Paradoxically, some have equated the war in Iraq with the Palau Island campaign as militarily ill-advised wastes of American lives.
To the geographically challenged, Peleliu is one of the Palau Island group, a six-mile long, two-mile wide sliver of coral, about 500 miles east of the Phillippines. On September 15, 1944 Sledge's First Marine Division invaded Peleliu to neutralize it as a threat to the imminent invasion of the Phillippines.
The fighting was supposed to last three to four days. It lasted almost two months. The Marines battled an entrenched Japanese enemy, tropical rain and temperatures reaching 115 degrees. A TIME magazine correspondent embedded with the troops wrote that by the fourth day " there were as many casualties from heat prostration as from wounds."
Even though Peleliu was one of the worst slaughters of Marines in the Pacific: 1262 dead and 5274 wounded (and 10,000 dead Japanese), it was one of the least publicized, book-ended by history between Tarawa and Iwo Jima.
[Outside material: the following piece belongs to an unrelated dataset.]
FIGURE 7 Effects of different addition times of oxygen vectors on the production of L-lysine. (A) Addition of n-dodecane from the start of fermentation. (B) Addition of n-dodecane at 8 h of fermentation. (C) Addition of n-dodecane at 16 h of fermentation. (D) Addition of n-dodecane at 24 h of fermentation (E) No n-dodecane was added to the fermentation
In his Foreword to Part 1 of Sledge's memoir, U. S. Marine Corps Lieutenant Colonel John Crown counsels not to read the book seeking the significance of the battle or of grand strategy, but for what it is: intense combat as seen by an individual Marine rifleman. I agree. But read it also as an uncannily prescient depiction of the enemy civilization faces today.
Sledge survived the war, but his initial innocence about human evil died on Peleliu. The Japanese were a
"fanatical enemy, that is they believed in their cause with an intensity little understood by many postwar Americans -- and possibly many Japanese, as well."
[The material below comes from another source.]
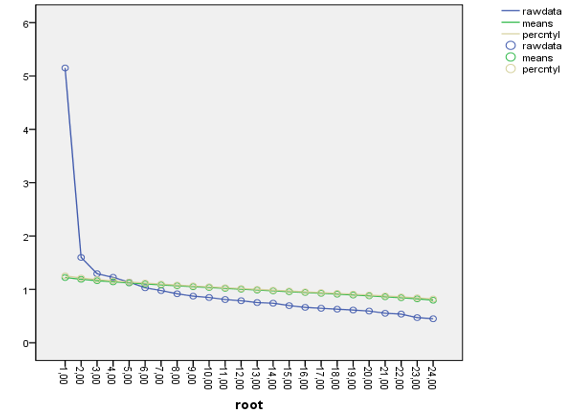
Figure 1 . Scree Plot of Social Compe-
Today's Islamist fundamentalists are also a fanatical enemy, similarly and regrettably little understood by many of today's Americans (despite the parallels between Pearl Harbor then and 9/11 now).
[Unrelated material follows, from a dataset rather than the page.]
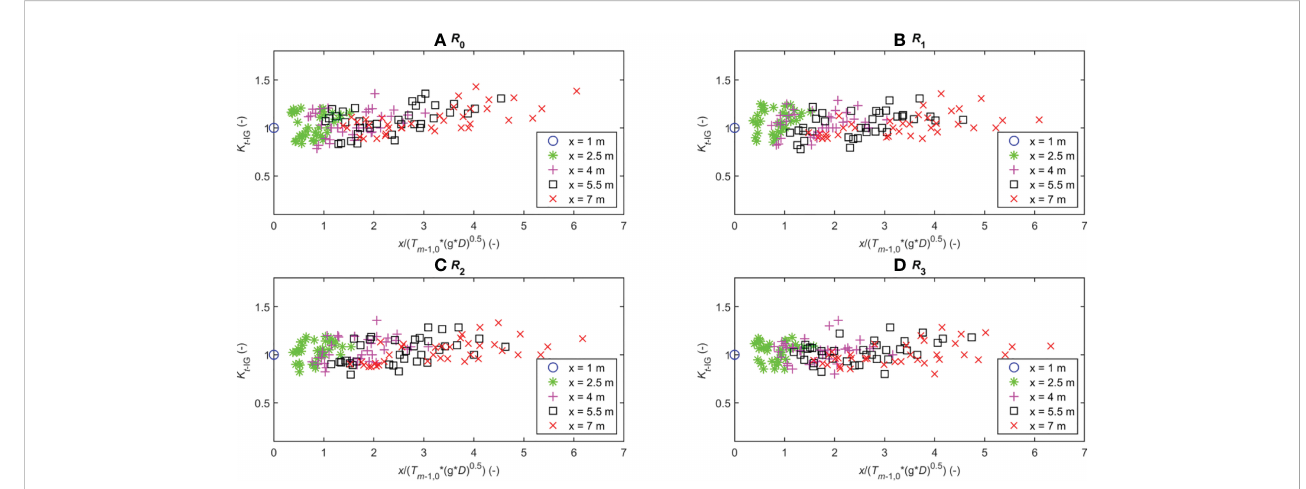
FIGURE 8 Variation in the wave transmission coef fi cient K t-IG along the reef: (A) Smooth reef; (B) Crushed stone reef 1; (C) Crushed stone reef 2; (D) Simulated coral reef.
The enemies' military tactics are eerily similar. The Japanese design was to conserve forces and fight a battle of attrition that was not over until the last Japanese position was knocked out. Sledge writes that the
"Japanese covered nearly every yard of Peleliu from the beach inland... some positions were large enough to hold only one man. Some caves held hundreds. The Japanese had constructed the perfect defense-in-depth with the whole island as a front line."
Sledge describes to a "t" the "fronts " American forces have encountered in Afghanistan and Iraq.
Tactics such as "playing dead and then throwing a hand grenade -- or playing wounded, calling for a corpsman, and then knifing the medic when he came...." will resonate with soldiers on the ground in Iraq ( some of whom have been unjustly prosecuted for the "crime" of self defense). Sledge describes the combatants as "like two scorpions in a bottle." The enemy was annihilated, the victors nearly so. "Only Americans who excelled could have defeated them." Thomas Paine's prophetic words are true: "Tyranny, like hell, is not easily conquered."
In his introduction, historian Paul Fussell writes,
"...readers of this book will find it hard to forget, and they will not easily brush away its troubling revelations about what the modern world periodically requires its boys to do and to suffer."
Sledge concludes with these words,
"...until the millennium arrives and countries cease trying to enslave others, it will be necessary to accept one's responsibilities and to be willing to make sacrifices for one's country -- as my comrades did. As the troops used to say, ‘(I)f the country is good enough to live in, it's good enough to fight for.' With privilege goes responsibility."
The Japanese of Sledge's time were as fanatical and dedicated to the death of our way of life as Islamist fundamentalists are today. We ignore this truth at our own peril.